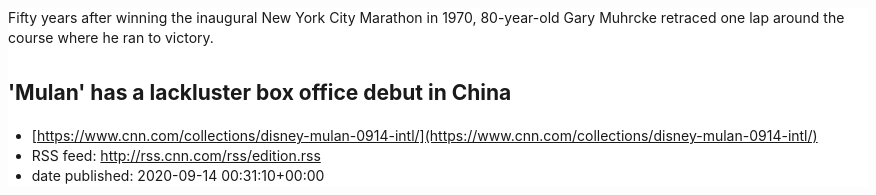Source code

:Fifty years after winning the inaugural New York City Marathon in 1970, 80-year-old Gary Muhrcke retraced one lap around the course where he ran to victory.

## 'Mulan' has a lackluster box office debut in China
 - [https://www.cnn.com/collections/disney-mulan-0914-intl/](https://www.cnn.com/collections/disney-mulan-0914-intl/)
 - RSS feed: http://rss.cnn.com/rss/edition.rss
 - date published: 2020-09-14 00:31:10+00:00



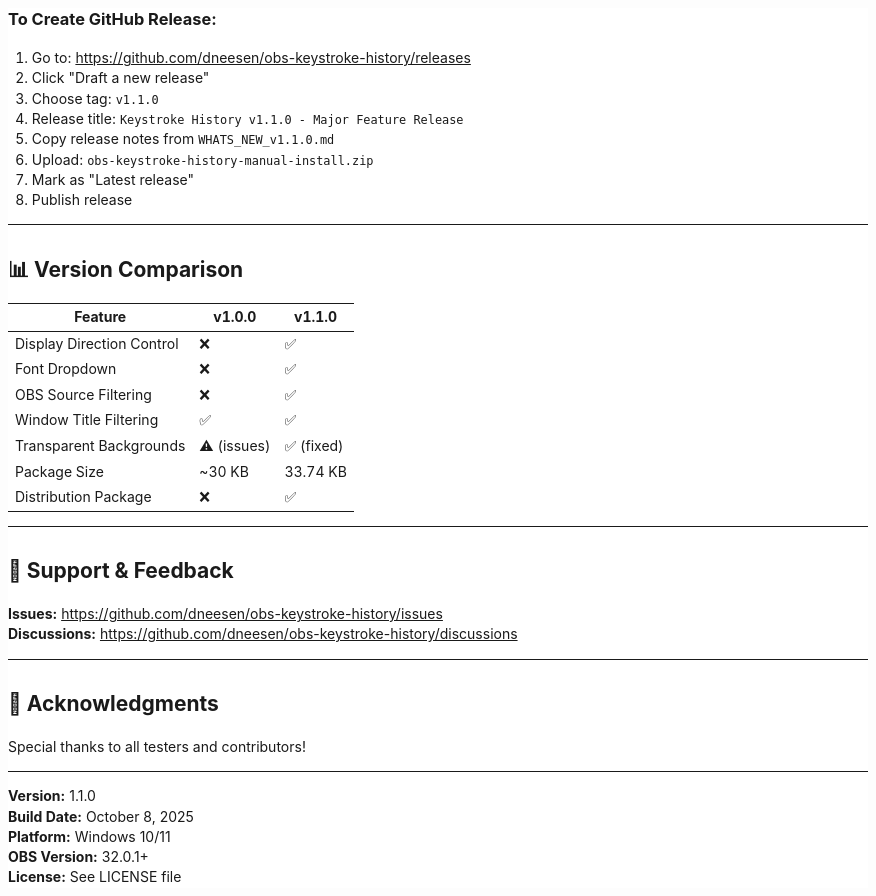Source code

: ### To Create GitHub Release:

1. Go to: https://github.com/dneesen/obs-keystroke-history/releases
2. Click "Draft a new release"
3. Choose tag: `v1.1.0`
4. Release title: `Keystroke History v1.1.0 - Major Feature Release`
5. Copy release notes from `WHATS_NEW_v1.1.0.md`
6. Upload: `obs-keystroke-history-manual-install.zip`
7. Mark as "Latest release"
8. Publish release

---

## 📊 Version Comparison

| Feature | v1.0.0 | v1.1.0 |
|---------|--------|--------|
| Display Direction Control | ❌ | ✅ |
| Font Dropdown | ❌ | ✅ |
| OBS Source Filtering | ❌ | ✅ |
| Window Title Filtering | ✅ | ✅ |
| Transparent Backgrounds | ⚠️ (issues) | ✅ (fixed) |
| Package Size | ~30 KB | 33.74 KB |
| Distribution Package | ❌ | ✅ |

---

## 💬 Support & Feedback

**Issues:** https://github.com/dneesen/obs-keystroke-history/issues  
**Discussions:** https://github.com/dneesen/obs-keystroke-history/discussions

---

## 🙏 Acknowledgments

Special thanks to all testers and contributors!

---

**Version:** 1.1.0  
**Build Date:** October 8, 2025  
**Platform:** Windows 10/11  
**OBS Version:** 32.0.1+  
**License:** See LICENSE file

· · ·

- Task description
Each line in the entries above that includes the string "issues" should be extracted.

- Response box
| Transparent Backgrounds | ⚠️ (issues) | ✅ (fixed) |
**Issues:** https://github.com/dneesen/obs-keystroke-history/issues  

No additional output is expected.